**To do:** Show all lines from the data that include the word "after".

□ □ □ □ □ □ □

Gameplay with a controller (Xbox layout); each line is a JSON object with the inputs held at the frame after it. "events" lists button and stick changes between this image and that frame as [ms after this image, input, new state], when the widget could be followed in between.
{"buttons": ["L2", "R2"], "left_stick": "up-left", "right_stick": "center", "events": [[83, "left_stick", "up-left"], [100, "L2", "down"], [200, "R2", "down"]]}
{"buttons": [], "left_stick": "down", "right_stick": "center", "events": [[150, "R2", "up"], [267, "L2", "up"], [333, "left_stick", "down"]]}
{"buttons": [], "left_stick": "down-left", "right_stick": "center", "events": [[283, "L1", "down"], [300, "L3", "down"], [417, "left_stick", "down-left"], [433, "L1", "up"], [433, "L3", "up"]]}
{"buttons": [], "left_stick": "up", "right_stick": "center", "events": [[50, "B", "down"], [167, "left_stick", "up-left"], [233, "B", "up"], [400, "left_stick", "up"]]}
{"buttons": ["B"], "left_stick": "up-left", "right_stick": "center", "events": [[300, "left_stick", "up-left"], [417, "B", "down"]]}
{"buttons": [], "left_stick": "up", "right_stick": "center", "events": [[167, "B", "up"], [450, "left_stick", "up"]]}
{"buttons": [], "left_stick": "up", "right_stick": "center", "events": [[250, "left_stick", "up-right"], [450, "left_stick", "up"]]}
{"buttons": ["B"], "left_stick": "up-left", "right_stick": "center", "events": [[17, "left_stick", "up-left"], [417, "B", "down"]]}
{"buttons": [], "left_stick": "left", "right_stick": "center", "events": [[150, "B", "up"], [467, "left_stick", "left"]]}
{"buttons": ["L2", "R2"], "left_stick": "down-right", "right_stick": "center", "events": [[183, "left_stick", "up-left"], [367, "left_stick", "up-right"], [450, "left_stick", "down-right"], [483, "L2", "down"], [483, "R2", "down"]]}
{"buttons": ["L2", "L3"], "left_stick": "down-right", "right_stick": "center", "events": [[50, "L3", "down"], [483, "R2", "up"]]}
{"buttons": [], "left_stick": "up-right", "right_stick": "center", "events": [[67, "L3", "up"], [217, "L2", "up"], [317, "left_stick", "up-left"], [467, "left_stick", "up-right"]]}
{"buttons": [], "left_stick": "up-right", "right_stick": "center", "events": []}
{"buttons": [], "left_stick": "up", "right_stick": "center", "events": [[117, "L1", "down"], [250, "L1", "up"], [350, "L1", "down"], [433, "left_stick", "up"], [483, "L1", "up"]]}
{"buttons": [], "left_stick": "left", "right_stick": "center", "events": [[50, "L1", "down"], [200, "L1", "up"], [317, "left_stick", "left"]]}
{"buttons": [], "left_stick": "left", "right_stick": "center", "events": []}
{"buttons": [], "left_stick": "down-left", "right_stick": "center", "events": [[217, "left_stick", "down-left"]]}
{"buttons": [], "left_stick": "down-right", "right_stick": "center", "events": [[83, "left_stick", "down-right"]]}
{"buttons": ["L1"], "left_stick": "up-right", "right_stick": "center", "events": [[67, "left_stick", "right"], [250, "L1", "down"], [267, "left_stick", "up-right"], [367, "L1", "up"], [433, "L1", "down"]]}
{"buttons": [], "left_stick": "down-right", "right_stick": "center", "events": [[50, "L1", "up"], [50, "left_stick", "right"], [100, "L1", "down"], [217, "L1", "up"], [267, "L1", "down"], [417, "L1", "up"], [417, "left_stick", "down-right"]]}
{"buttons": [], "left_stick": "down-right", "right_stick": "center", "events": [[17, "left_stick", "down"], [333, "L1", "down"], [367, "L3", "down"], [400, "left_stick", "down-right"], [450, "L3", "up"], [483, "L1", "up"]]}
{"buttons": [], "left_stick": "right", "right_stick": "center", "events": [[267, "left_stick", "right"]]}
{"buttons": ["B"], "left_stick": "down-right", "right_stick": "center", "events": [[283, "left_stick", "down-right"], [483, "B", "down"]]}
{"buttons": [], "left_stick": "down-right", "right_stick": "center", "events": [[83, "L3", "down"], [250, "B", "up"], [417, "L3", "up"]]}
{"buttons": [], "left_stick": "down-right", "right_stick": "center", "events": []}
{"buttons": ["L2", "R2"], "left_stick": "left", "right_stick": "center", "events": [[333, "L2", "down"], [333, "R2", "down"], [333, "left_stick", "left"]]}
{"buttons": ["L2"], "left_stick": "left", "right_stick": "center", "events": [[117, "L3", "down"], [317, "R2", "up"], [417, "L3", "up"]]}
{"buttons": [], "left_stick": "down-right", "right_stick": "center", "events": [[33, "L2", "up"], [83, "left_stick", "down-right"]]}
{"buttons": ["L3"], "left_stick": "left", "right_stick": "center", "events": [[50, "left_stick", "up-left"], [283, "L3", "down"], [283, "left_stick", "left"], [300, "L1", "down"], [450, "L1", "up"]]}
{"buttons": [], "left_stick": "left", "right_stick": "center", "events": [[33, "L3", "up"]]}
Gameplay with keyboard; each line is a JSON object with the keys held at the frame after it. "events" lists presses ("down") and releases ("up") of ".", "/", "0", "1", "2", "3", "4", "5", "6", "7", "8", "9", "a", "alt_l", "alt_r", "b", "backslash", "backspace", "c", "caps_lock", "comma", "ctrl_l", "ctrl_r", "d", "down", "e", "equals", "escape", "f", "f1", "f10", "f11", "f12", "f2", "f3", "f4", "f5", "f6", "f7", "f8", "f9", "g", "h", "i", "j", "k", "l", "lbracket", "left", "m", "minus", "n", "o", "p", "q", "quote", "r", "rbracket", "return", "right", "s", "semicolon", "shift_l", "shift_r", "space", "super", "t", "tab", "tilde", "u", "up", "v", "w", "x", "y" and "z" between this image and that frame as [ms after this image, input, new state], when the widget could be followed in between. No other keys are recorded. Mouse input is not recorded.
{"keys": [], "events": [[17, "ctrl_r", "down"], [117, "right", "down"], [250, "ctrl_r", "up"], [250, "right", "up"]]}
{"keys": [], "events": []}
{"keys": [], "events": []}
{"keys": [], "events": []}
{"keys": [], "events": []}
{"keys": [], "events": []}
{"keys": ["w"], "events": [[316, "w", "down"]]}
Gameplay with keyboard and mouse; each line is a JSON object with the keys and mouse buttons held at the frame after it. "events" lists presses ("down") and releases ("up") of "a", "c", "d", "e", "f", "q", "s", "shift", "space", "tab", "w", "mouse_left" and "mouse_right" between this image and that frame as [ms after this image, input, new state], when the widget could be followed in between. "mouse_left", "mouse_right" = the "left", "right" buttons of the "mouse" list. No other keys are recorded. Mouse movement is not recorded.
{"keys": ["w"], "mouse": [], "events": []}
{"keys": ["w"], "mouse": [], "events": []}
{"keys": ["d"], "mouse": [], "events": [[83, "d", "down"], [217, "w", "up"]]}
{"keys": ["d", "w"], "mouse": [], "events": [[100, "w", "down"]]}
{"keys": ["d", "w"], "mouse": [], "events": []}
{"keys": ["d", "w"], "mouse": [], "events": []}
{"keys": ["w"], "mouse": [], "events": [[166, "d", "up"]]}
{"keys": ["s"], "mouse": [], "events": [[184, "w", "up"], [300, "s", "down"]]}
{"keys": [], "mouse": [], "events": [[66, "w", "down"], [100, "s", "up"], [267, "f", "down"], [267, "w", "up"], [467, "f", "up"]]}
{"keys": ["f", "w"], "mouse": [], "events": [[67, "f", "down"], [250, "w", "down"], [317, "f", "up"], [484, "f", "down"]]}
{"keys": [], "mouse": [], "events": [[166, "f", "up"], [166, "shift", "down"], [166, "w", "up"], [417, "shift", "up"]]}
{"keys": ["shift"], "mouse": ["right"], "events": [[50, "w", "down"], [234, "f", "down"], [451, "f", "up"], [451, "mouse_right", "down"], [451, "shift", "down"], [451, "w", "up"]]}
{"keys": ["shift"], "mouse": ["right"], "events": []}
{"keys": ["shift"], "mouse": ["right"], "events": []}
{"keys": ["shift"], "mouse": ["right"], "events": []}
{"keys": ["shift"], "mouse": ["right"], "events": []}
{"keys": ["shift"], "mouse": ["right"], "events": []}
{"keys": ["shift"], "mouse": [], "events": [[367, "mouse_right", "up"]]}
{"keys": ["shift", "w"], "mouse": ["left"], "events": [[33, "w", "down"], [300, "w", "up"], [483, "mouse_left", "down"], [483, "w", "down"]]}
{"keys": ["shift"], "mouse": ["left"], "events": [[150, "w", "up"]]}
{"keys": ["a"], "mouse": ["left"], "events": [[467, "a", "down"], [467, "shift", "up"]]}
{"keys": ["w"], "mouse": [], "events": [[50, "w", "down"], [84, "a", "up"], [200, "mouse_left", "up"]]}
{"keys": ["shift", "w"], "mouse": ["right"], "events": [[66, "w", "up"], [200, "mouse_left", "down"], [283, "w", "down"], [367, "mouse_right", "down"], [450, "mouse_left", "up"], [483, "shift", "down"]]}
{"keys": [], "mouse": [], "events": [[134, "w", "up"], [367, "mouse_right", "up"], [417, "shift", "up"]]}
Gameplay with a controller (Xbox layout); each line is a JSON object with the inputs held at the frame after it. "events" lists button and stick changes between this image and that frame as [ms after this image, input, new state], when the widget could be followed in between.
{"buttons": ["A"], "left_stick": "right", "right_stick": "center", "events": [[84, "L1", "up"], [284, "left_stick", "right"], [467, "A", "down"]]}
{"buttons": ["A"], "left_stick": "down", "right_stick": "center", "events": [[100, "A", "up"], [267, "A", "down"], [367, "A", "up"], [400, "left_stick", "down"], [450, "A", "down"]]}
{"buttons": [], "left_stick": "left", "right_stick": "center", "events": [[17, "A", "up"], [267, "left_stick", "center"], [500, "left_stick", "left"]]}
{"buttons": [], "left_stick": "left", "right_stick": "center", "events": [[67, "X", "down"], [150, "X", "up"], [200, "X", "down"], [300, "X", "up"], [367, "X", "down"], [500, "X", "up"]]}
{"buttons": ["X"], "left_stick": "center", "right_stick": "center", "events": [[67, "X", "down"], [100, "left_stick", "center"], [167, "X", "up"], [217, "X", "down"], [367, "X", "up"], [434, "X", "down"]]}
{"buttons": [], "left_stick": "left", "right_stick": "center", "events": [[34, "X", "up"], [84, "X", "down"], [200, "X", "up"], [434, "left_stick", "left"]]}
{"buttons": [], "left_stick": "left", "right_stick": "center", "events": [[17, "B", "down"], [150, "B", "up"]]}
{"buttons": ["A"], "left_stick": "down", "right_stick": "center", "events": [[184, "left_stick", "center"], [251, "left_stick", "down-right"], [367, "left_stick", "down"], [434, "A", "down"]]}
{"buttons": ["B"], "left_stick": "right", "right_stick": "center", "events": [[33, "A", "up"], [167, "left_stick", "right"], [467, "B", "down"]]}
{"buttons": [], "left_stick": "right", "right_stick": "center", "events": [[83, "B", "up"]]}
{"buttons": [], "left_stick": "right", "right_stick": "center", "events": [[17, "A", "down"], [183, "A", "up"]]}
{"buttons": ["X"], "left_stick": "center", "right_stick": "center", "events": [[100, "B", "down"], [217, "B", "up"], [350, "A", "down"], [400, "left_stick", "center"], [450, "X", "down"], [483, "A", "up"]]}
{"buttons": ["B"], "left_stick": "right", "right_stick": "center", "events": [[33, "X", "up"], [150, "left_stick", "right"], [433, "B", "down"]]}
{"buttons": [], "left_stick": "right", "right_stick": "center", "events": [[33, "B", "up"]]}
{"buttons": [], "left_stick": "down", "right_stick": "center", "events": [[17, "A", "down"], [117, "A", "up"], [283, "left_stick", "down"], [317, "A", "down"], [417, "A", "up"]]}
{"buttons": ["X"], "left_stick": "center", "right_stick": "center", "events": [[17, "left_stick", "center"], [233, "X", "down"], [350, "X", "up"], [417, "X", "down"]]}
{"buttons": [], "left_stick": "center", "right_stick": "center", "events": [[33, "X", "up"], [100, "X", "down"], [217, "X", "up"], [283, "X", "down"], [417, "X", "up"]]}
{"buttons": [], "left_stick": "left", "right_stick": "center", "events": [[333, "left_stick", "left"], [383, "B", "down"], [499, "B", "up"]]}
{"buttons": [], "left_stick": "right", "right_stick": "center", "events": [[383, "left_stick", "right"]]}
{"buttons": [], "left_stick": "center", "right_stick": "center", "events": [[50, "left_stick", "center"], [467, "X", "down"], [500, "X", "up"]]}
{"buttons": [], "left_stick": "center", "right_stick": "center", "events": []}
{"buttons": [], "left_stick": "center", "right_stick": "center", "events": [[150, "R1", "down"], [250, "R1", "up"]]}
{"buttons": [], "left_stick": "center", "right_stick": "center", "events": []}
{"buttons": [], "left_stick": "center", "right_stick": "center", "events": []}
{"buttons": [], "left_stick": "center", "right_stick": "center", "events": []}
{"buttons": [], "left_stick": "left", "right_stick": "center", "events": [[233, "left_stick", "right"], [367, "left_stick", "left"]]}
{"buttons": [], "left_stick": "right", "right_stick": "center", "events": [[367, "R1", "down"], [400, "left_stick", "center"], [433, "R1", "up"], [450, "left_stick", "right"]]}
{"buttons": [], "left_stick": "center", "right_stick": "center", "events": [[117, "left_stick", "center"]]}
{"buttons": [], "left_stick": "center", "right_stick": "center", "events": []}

□ □ □ □ □ □ □

**Task result:**
Gameplay with a controller (Xbox layout); each line is a JSON object with the inputs held at the frame after it. "events" lists button and stick changes between this image and that frame as [ms after this image, input, new state], when the widget could be followed in between.
Gameplay with keyboard; each line is a JSON object with the keys held at the frame after it. "events" lists presses ("down") and releases ("up") of ".", "/", "0", "1", "2", "3", "4", "5", "6", "7", "8", "9", "a", "alt_l", "alt_r", "b", "backslash", "backspace", "c", "caps_lock", "comma", "ctrl_l", "ctrl_r", "d", "down", "e", "equals", "escape", "f", "f1", "f10", "f11", "f12", "f2", "f3", "f4", "f5", "f6", "f7", "f8", "f9", "g", "h", "i", "j", "k", "l", "lbracket", "left", "m", "minus", "n", "o", "p", "q", "quote", "r", "rbracket", "return", "right", "s", "semicolon", "shift_l", "shift_r", "space", "super", "t", "tab", "tilde", "u", "up", "v", "w", "x", "y" and "z" between this image and that frame as [ms after this image, input, new state], when the widget could be followed in between. No other keys are recorded. Mouse input is not recorded.
Gameplay with keyboard and mouse; each line is a JSON object with the keys and mouse buttons held at the frame after it. "events" lists presses ("down") and releases ("up") of "a", "c", "d", "e", "f", "q", "s", "shift", "space", "tab", "w", "mouse_left" and "mouse_right" between this image and that frame as [ms after this image, input, new state], when the widget could be followed in between. "mouse_left", "mouse_right" = the "left", "right" buttons of the "mouse" list. No other keys are recorded. Mouse movement is not recorded.
Gameplay with a controller (Xbox layout); each line is a JSON object with the inputs held at the frame after it. "events" lists button and stick changes between this image and that frame as [ms after this image, input, new state], when the widget could be followed in between.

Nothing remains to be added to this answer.